アスベスト廃棄物は、処理、処分、再利用方法が金属、コンクリートとは異なるため、アスベスト廃棄物の処理マニュアルに記載される処理・処分方法とそれに従った作業の実態の調査結果に基づいて、被ばく評価手法を新たに開発し、その手法による解析からアスベスト廃棄物のクリアランスレベルを初めて算出しました。

 

図2-15 代表的な核種のアスベスト廃棄物に対するクリアランスレベルの評価結果

図2-15 代表的な核種のアスベスト廃棄物に対するクリアランスレベルの評価結果

被ばく線量評価結果から、年間10 μSvに相当する濃度の最小値を算出しました。その最小値に対して国際基準に沿ってオーダー(桁)で表す方法によりアスベスト廃棄物のクリアランスレベルを算出しました。それらの値は現在のクリアランスレベルと同値以上となりました。

 


原子力発電所の廃止措置(廃炉)で発生する大量の廃棄物のうち、その放射能濃度が極めて低く人の健康への影響がほとんどないものについては、国の認可・確認を経て、普通の廃棄物として再利用または処分できます。これを「クリアランス制度」といい、金属・コンクリートに対して適用されています。

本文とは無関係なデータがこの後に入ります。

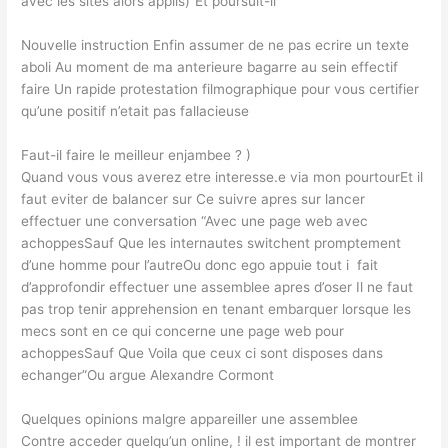
avec les sites alors applis)”Et poursuit-il
Nouvelle instruction Enfin assumer de ne pas ecrire un texte
aboli Au moment de ma anterieure bagarre au sein effectif
faire Un rapide protestation filmographique pour vous certifier
qu’une positif n’etait pas fallacieuse
Faut-il faire le meilleur enjambee ? )
Quand vous vous averez etre interesse.e via mon pourtourEt il
faut eviter de balancer sur Ce suivre apres sur lancer
effectuer une conversation “Avec une page web avec
achoppesSauf Que les internautes switchent promptement
d’une homme pour l’autreOu donc ego appuie tout i fait
d’approfondir effectuer une assemblee apres d’oser Il ne faut
pas trop tenir apprehension en tenant embarquer lorsque les
mecs sont en ce qui concerne une page web pour
achoppesSauf Que Voila que ceux ci sont disposes dans
echanger”Ou argue Alexandre Cormont
Quelques opinions malgre appareiller une assemblee
Contre acceder quelqu’un online, ! il est important de montrer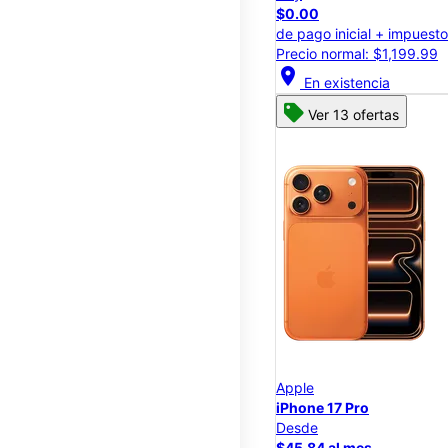
$0.00
de pago inicial + impuest
Precio normal: $1,199.99
location_on
En existencia
Ver 13 ofertas
Apple
iPhone 17 Pro
Desde
$45.84 al mes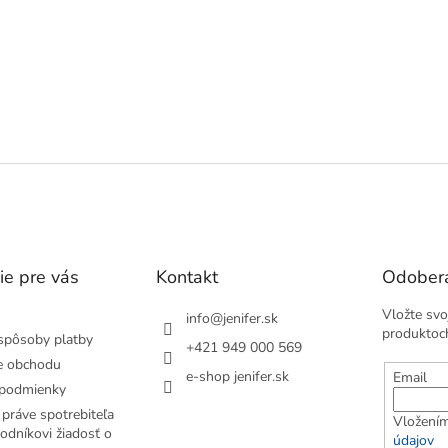
ie pre vás
Kontakt
Odobera
Vložte svo
info
@
jenifer.sk
produktoc
spôsoby platby
+421 949 000 569
e obchodu
e-shop jenifer.sk
Email
podmienky
práve spotrebiteľa
Vložením
odníkovi žiadosť o
údajov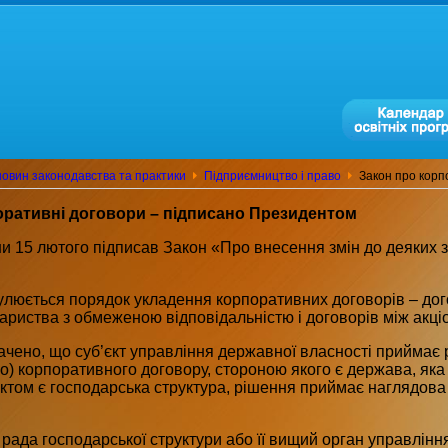
овин законодавства та практики
Підприємництво і право
Закон про корп
оративні договори – підписано Президентом
и 15 лютого підписав Закон «Про внесення змін до деяких 
люється порядок укладення корпоративних договорів – дого
вариства з обмеженою відповідальністю і договорів між акц
чено, що суб’єкт управління державної власності приймає
бо) корпоративного договору, стороною якого є держава, яка в
ктом є господарська структура, рішення приймає наглядова р
рада господарської структури або її вищий орган управлін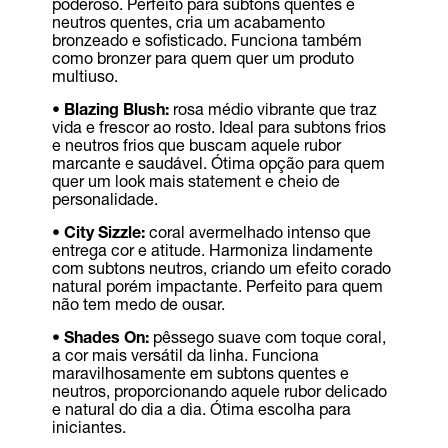
poderoso. Perfeito para subtons quentes e
neutros quentes, cria um acabamento
bronzeado e sofisticado. Funciona também
como bronzer para quem quer um produto
multiuso.
•
Blazing Blush:
rosa médio vibrante que traz
vida e frescor ao rosto. Ideal para subtons frios
e neutros frios que buscam aquele rubor
marcante e saudável. Ótima opção para quem
quer um look mais statement e cheio de
personalidade.
•
City Sizzle:
coral avermelhado intenso que
entrega cor e atitude. Harmoniza lindamente
com subtons neutros, criando um efeito corado
natural porém impactante. Perfeito para quem
não tem medo de ousar.
•
Shades On:
pêssego suave com toque coral,
a cor mais versátil da linha. Funciona
maravilhosamente em subtons quentes e
neutros, proporcionando aquele rubor delicado
e natural do dia a dia. Ótima escolha para
iniciantes.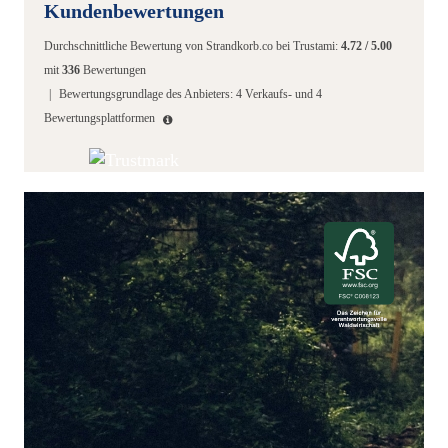
Kundenbewertungen
Durchschnittliche Bewertung von
Strandkorb.co
bei Trustami:
4.72
/
5.00
mit
336
Bewertungen
|
Bewertungsgrundlage des Anbieters: 4 Verkaufs- und 4
Bewertungsplattformen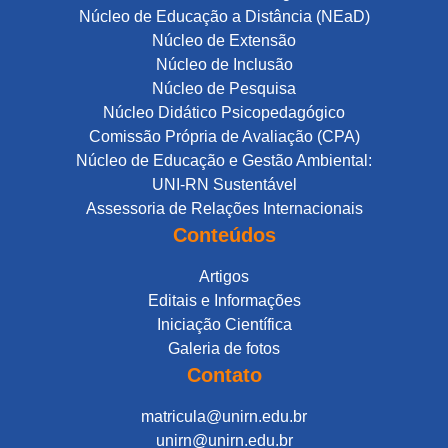
Núcleo de Educação a Distância (NEaD)
Núcleo de Extensão
Núcleo de Inclusão
Núcleo de Pesquisa
Núcleo Didático Psicopedagógico
Comissão Própria de Avaliação (CPA)
Núcleo de Educação e Gestão Ambiental:
UNI-RN Sustentável
Assessoria de Relações Internacionais
Conteúdos
Artigos
Editais e Informações
Iniciação Científica
Galeria de fotos
Contato
matricula@unirn.edu.br
unirn@unirn.edu.br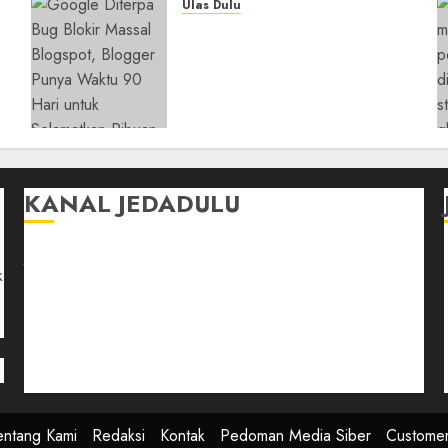
Ulas Dulu
y
Ribuan Blog Blogspot
Mendadak Dihapus Google,
Blogger Hanya Punya
Waktu 90 Hari Selamatkan
Data
05/08/2026
0
KANAL JEDADULU
Jalan-Jalan
k
Kasih Sayang
Momen
Selasar Pintar
Tontonan
Ulas Dulu
entang Kami
Redaksi
Kontak
Pedoman Media Siber
Custome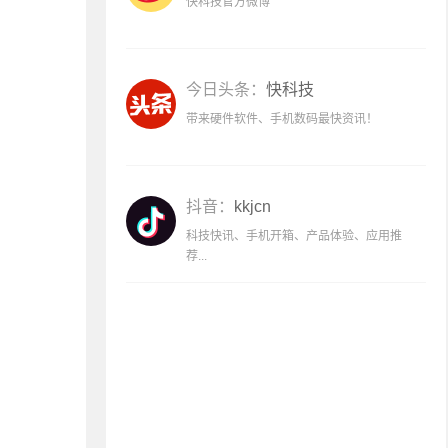
快科技官方微博
今日头条：
快科技
带来硬件软件、手机数码最快资讯！
抖音：
kkjcn
科技快讯、手机开箱、产品体验、应用推
荐...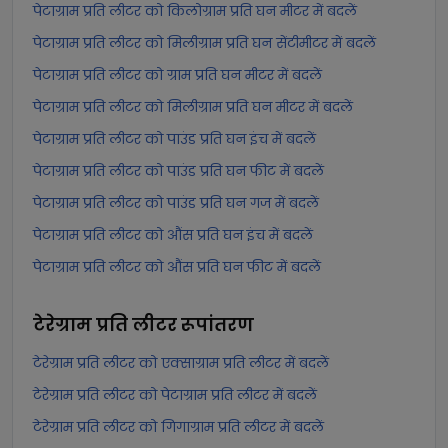
पेटाग्राम प्रति लीटर को किलोग्राम प्रति घन मीटर में बदलें
पेटाग्राम प्रति लीटर को मिलीग्राम प्रति घन सेंटीमीटर में बदलें
पेटाग्राम प्रति लीटर को ग्राम प्रति घन मीटर में बदलें
पेटाग्राम प्रति लीटर को मिलीग्राम प्रति घन मीटर में बदलें
पेटाग्राम प्रति लीटर को पाउंड प्रति घन इंच में बदलें
पेटाग्राम प्रति लीटर को पाउंड प्रति घन फीट में बदलें
पेटाग्राम प्रति लीटर को पाउंड प्रति घन गज में बदलें
पेटाग्राम प्रति लीटर को औंस प्रति घन इंच में बदलें
पेटाग्राम प्रति लीटर को औंस प्रति घन फीट में बदलें
टेरेग्राम प्रति लीटर
रूपांतरण
टेरेग्राम प्रति लीटर को एक्साग्राम प्रति लीटर में बदलें
टेरेग्राम प्रति लीटर को पेटाग्राम प्रति लीटर में बदलें
टेरेग्राम प्रति लीटर को गिगाग्राम प्रति लीटर में बदलें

一方、アスベスト廃棄物は、以前はクリアランス制度の対象ではなく、放射能濃度が極めて低くても処理できずに保管されていました。この処理を進めるためには、吸入防止のための二重梱包や溶融無害化処理などの、一般のアスベスト廃棄物に対して行われている特別な処理・処分の特徴を反映した被ばく評価手法が必要となります。そこで、処理・処分の特徴を反映し、以下のようなアスベスト廃棄物の処理・処分時の被ばく経路と評価パラメータを決定して、被ばく線量を評価する手法を開発しました(図2-14)。

まず、特別管理産業廃棄物であるアスベスト廃棄物の処理・処分作業の実態を調査し、被ばく線量評価の対象とすべき被ばく経路を決定しました。アスベスト廃棄物の処分が認められる管理型最終処分場に関する経路などが新たに加わりました。次に、アスベスト廃棄物の特性に基づき、すべての被ばく経路について、被ばく線量評価に使用する評価パラメータの取り得る値の範囲とその分布型(確率密度)を整理しました。そしてクリアランスレベルを算出するための被ばく線量を評価する決定論的解析では、その範囲の中から保守的な代表値を決定しました。さらに、範囲と分布型は評価パラメータの不確かさの影響を評価する確率論的解析で与えました。

この方法を用いて、以前原子炉を対象にクリアランス規則で規定されていた33核種のクリアランスレベルを原子力機構が開発した被ばく線量評価コードPASCLR2により評価しました。その結果、アスベスト廃棄物のクリアランスレベルは現在のクリアランスレベルと同値以上となりました(図2-15)。また、確率論的解析で評価された線量は決定論的解析での線量の10倍以内となり、低確率で生じる値の組み合わせが生じた場合でも被ばく線量が過度に大きくなることがないこととする規制要求を満足し、代表値を組み合わせて評価した決定論的解析の結果が適切であることが確認できました。

以上の結果から、アスベスト廃棄物に対しても、金属・コンクリートを対象とした現在のクリアランスレベルをそのまま適用することが可能であることを明らかにしました。アスベスト廃棄物にもクリアランスレベルが適用可能となったことで、廃止措置で発生するアスベスト廃棄物の処理・処分を適正に進める道が拓け、循環型社会の実現につながることが期待されます。

本成果は、原子力規制委員会原子力規制庁からの受託研究「原子力発電施設等安全技術対策委託費(廃止措置・クリアランスに関する検討)事業」(平成29年度から令和2年度)の成果の一部です。